Chief Copy-Editor: Natalie Cappetta

News Editor: Ericka Montes

New Taxes Puts More Burden on California Workers

On Wednesday, April 1st, the new temporary California sales tax increase officially took effect across the state as part of California’s new tax –and-spend state budget.  The one percent increase is due to expire on either July 1, 2011, or July 1, 2012, depending on the outcome of a statewide vote on May 19, 2009 on Proposition 1A, the Budget Stabilization Act.  The increase raised the rate from a minimum of 7.25% to at least 8.25% statewide.

If the proposition is approved, many of the tax increases passed in the Feb. 2009 budget package would be extended by one to two years.  Also, state tax revenues would increase by about $16 billion from 2010-11 through 2012-13, according to the Proposition 1A proposal.

The tax increase that recently went into effect is the largest one-time tax increase in the state’s history.  The increase will take between $1-2 thousand more per year from California families who are already struggling with everything from keeping up with car payments to putting food on the table.

Instead of repenting from overspending and government waste, 75 Democrats and 6 Republicans in the state legislature, along with Governor Schwarzenegger, voted to empty out the already thin pockets of Californians.  Once again, state bureaucrats have dug a hole and California citizens are being forced to fill it.

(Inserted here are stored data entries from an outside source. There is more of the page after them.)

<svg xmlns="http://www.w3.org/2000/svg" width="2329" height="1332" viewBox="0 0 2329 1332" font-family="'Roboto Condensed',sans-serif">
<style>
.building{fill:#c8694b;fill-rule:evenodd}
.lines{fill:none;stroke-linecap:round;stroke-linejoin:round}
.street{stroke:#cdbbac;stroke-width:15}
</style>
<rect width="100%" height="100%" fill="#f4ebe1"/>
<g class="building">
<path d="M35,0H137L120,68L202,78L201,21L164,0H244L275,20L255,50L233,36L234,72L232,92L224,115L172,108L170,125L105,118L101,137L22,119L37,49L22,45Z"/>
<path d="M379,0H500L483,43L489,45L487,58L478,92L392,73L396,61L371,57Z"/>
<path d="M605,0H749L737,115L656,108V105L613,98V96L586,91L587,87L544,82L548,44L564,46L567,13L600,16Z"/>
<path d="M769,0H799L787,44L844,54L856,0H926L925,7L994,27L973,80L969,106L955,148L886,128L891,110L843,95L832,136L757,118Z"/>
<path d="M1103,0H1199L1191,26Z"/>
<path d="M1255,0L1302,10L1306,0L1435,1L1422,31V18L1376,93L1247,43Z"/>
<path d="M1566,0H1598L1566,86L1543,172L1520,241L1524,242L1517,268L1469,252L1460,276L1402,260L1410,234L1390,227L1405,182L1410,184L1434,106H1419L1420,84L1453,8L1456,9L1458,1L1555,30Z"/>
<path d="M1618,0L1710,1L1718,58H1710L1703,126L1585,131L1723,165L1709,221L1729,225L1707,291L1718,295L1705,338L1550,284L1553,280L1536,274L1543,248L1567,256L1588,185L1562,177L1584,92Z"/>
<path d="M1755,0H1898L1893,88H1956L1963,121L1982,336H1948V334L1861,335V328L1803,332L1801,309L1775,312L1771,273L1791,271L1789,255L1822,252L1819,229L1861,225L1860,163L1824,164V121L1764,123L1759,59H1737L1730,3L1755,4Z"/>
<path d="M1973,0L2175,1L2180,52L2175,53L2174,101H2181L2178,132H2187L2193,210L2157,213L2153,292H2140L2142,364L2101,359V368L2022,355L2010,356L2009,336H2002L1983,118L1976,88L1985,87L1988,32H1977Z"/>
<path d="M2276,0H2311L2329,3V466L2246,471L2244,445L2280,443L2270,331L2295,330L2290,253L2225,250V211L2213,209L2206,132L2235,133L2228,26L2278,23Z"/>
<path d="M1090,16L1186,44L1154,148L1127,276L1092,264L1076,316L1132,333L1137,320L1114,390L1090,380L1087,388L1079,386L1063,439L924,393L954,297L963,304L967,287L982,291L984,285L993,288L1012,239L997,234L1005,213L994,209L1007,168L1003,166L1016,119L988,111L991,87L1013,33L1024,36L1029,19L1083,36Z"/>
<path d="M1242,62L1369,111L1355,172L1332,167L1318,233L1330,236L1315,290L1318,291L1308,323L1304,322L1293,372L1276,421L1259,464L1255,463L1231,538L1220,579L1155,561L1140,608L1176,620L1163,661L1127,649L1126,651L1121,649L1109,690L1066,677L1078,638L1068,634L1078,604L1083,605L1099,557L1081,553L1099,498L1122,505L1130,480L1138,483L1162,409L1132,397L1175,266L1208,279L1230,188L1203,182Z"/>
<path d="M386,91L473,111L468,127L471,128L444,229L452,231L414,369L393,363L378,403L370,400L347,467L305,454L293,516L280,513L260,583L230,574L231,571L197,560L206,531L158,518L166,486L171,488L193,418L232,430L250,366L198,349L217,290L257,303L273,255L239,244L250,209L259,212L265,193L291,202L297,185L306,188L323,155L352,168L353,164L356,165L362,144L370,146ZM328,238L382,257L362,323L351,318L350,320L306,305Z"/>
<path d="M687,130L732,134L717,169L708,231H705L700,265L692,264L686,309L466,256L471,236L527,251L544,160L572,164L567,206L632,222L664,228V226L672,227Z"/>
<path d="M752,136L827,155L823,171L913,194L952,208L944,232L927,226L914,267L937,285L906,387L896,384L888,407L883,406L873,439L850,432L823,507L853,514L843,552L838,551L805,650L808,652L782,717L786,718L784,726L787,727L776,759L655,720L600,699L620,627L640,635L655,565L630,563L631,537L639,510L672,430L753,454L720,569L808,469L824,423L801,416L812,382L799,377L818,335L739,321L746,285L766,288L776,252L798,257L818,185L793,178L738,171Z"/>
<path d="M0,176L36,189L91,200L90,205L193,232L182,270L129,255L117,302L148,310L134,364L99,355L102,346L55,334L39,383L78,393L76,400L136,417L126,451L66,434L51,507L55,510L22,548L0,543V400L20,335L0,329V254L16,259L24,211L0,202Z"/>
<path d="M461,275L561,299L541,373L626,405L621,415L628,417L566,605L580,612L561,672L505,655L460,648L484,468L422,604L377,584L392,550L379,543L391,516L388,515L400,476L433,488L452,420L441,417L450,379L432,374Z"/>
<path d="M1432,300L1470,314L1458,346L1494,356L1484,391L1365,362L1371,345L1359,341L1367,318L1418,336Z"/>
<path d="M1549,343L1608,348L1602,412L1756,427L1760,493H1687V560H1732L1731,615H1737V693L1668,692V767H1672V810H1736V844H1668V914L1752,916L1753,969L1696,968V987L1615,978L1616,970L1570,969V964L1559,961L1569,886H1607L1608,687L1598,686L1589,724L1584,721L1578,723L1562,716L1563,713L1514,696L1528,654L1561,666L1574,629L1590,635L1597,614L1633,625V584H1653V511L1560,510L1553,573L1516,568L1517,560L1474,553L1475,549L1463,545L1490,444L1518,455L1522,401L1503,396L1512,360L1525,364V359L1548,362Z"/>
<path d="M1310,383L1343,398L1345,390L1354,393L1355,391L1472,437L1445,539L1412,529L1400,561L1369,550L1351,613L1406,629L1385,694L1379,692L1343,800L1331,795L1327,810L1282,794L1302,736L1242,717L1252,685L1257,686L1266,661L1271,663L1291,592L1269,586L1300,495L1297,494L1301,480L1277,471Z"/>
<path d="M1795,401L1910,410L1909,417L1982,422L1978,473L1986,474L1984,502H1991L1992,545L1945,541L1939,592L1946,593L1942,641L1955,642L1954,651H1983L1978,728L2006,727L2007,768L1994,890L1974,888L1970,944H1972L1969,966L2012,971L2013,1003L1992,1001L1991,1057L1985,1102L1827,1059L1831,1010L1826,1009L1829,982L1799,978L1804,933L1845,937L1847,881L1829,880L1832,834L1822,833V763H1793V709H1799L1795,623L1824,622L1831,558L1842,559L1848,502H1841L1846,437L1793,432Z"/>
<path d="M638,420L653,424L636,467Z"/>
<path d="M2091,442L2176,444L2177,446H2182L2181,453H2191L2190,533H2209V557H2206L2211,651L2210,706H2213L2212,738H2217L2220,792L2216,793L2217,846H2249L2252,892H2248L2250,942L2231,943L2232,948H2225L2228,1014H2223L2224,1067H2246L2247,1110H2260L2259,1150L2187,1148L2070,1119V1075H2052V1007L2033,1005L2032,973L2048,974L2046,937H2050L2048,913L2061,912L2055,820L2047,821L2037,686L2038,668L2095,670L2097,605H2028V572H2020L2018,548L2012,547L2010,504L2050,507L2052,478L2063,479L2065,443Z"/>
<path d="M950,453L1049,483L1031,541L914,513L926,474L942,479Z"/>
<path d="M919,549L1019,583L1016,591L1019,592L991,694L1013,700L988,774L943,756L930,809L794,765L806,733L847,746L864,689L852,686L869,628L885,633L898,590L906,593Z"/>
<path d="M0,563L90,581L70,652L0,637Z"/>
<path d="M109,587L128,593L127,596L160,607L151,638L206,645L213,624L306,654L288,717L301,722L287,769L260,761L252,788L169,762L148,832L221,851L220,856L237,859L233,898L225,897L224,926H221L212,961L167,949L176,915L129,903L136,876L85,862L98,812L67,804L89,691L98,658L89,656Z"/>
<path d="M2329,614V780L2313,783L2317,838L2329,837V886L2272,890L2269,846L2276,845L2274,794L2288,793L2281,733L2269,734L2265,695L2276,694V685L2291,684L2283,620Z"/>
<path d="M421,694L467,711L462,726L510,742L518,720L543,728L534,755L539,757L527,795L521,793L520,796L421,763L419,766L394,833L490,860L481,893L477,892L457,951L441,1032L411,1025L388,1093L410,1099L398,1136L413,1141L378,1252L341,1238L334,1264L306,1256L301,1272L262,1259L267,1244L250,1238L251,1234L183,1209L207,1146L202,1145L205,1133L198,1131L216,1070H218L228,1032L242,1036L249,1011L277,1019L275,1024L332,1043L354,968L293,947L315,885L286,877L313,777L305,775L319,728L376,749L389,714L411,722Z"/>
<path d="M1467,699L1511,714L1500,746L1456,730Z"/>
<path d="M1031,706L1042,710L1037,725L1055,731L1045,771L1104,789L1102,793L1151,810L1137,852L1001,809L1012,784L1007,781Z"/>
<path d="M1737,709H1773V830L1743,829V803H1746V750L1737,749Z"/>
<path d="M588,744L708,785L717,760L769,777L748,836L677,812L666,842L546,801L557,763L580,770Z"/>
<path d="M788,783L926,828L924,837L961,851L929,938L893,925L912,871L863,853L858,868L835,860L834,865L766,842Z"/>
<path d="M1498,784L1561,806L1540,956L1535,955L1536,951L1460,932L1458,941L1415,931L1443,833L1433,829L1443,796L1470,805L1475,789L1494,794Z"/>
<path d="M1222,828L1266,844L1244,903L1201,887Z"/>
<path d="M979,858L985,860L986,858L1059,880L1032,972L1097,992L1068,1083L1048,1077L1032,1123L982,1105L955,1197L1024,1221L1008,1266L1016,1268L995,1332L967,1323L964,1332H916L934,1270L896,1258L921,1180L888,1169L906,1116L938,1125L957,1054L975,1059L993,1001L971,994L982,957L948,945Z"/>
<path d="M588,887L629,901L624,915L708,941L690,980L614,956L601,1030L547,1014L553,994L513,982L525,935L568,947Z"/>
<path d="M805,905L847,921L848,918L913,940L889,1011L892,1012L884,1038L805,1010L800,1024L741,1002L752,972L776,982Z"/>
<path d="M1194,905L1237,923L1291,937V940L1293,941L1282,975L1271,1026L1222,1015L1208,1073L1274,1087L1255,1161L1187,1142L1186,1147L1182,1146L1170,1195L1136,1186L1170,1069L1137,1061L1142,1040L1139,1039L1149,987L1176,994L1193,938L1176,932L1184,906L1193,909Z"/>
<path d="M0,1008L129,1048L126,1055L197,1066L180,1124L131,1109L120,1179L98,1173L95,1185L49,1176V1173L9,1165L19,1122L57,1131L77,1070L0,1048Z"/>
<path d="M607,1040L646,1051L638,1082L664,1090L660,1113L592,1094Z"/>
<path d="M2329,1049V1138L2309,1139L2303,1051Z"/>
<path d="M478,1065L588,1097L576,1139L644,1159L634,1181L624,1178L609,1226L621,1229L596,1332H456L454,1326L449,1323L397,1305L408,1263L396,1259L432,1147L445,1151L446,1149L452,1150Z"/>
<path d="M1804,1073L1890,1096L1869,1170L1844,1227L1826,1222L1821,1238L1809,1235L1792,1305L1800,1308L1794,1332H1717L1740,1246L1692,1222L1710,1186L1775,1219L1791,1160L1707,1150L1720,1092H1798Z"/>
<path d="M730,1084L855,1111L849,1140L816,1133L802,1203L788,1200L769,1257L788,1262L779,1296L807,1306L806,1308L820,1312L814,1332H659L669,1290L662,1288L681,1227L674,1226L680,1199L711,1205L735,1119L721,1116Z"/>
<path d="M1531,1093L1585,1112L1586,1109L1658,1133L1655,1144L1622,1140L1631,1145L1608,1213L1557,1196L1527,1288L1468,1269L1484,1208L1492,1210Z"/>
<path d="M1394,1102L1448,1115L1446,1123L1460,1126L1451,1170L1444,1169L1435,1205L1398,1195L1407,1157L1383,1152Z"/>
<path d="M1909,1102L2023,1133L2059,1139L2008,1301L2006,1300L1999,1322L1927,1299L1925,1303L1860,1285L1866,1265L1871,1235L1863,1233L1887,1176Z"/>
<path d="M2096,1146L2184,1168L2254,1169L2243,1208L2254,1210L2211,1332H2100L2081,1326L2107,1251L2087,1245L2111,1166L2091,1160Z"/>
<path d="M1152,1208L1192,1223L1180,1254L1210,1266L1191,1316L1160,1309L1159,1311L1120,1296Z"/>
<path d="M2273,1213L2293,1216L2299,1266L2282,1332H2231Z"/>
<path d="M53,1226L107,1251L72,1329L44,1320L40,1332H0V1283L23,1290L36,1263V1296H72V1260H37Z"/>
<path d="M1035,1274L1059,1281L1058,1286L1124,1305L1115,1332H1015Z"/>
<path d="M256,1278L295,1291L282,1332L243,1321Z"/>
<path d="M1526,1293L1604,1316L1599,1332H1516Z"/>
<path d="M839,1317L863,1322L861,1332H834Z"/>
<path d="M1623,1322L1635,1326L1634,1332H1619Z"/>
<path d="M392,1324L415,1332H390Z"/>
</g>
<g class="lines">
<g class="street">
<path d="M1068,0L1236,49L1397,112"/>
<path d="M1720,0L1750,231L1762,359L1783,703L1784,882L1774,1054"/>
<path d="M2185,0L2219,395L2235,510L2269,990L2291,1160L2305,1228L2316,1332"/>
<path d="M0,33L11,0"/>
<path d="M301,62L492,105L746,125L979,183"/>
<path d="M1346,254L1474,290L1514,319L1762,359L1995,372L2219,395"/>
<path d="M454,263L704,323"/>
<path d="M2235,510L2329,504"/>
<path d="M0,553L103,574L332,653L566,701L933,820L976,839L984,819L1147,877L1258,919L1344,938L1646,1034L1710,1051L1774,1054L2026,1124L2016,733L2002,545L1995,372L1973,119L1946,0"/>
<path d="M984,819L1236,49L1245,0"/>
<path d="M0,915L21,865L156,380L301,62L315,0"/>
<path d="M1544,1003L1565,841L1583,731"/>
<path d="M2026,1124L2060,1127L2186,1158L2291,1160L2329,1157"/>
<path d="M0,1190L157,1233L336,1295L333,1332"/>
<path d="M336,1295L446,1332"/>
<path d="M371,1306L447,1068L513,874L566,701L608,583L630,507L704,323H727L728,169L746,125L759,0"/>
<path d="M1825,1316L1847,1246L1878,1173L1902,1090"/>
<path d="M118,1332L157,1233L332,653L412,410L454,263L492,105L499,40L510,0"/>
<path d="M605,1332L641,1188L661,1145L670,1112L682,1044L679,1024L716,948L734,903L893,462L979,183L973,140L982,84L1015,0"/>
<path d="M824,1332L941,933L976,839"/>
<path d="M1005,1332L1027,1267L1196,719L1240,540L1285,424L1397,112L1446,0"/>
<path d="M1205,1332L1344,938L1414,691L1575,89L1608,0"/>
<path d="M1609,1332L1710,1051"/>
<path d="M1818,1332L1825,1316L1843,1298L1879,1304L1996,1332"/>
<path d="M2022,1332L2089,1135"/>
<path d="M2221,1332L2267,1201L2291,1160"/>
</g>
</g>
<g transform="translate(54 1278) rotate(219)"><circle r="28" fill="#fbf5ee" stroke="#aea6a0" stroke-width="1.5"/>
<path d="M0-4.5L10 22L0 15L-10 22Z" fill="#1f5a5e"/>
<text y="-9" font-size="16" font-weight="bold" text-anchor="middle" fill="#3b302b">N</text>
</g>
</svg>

The increase will raise the rate higher than 8.25% in some California counties, according to the Los Angeles Times.  City and county level tax increases are added on to the one percent increase.  For some Californians the sales tax has been pushed over nine percent, and in Pico Rivera, CA and South Gate, CA, people began paying a 10.25% sales tax on April 1st.  The argument is that these people in cities with higher taxes can afford to pay them.  According to citytowninfo.com, Pico Rivera, CA is in the lower half of both cities in the nation and in California in terms of people at middle class or better.  In South Gate, CA, the person above the poverty rate is below 25%, as well as the number of people who are considered middle class or better.

There is no better example a city being pinched by the tax increase than Oakland, CA, where people above the poverty line is in the lower 25% compared to both state and national cities, and the city’s sales tax is the third highest in the state, but possibly not for long.  According to SFGate.com, there is a proposal to raise Oakland’s sales tax to between 10-10.25 percent, equaling the state’s highest sales tax.

Our “No new taxes” Governor has now presided over a record breaking tax hike in order to avoid defaulting on the state budget, which would have been catastrophic for our great state.  Running out of time and faced with making either a catastrophic or damaging decision, the legislature chose the damaging one.

Make no mistake, the tax increase is severely damaging.  Thousands of Californians are facing foreclosure each week.  One in ten Californians is unemployed.  While the federal government is cutting taxes and dishing money out to states, California is offsetting the help by making it difficult for people to make daily purchases.

The best to deal with an economic crisis is not taxing the people you depend on to revive the economy.  The Foghorn does not support the increase in sales tax.  All of the tax hikes in the two-year plan fall on the shoulders of California workers.  When they passed the budget, Gov. Schwarzenegger and the California legislature said everyone had to give a little to solve the state’s financial problems, but apparently that doesn’t apply to big California businesses.  The state budget has a plethora of corporate tax breaks and credits that would save businesses hundreds of mullions of dollars but would cost the California Treasury at least $2.5 billion over a five-year period.

The plan runs counter to the Obama Administration’s plan to give tax cuts to low and middle income Americans.  California law-makers are asking voters to approve five budget-related measures during a special election in May, including one that would implement a state spending cap in exchange for extending tax increase for one or two years.  The Foghorn does not support any of the five proposed measures in May, nor do we support any proposal in tax increase until the tax burden is more evenly distributed among workers and businesses.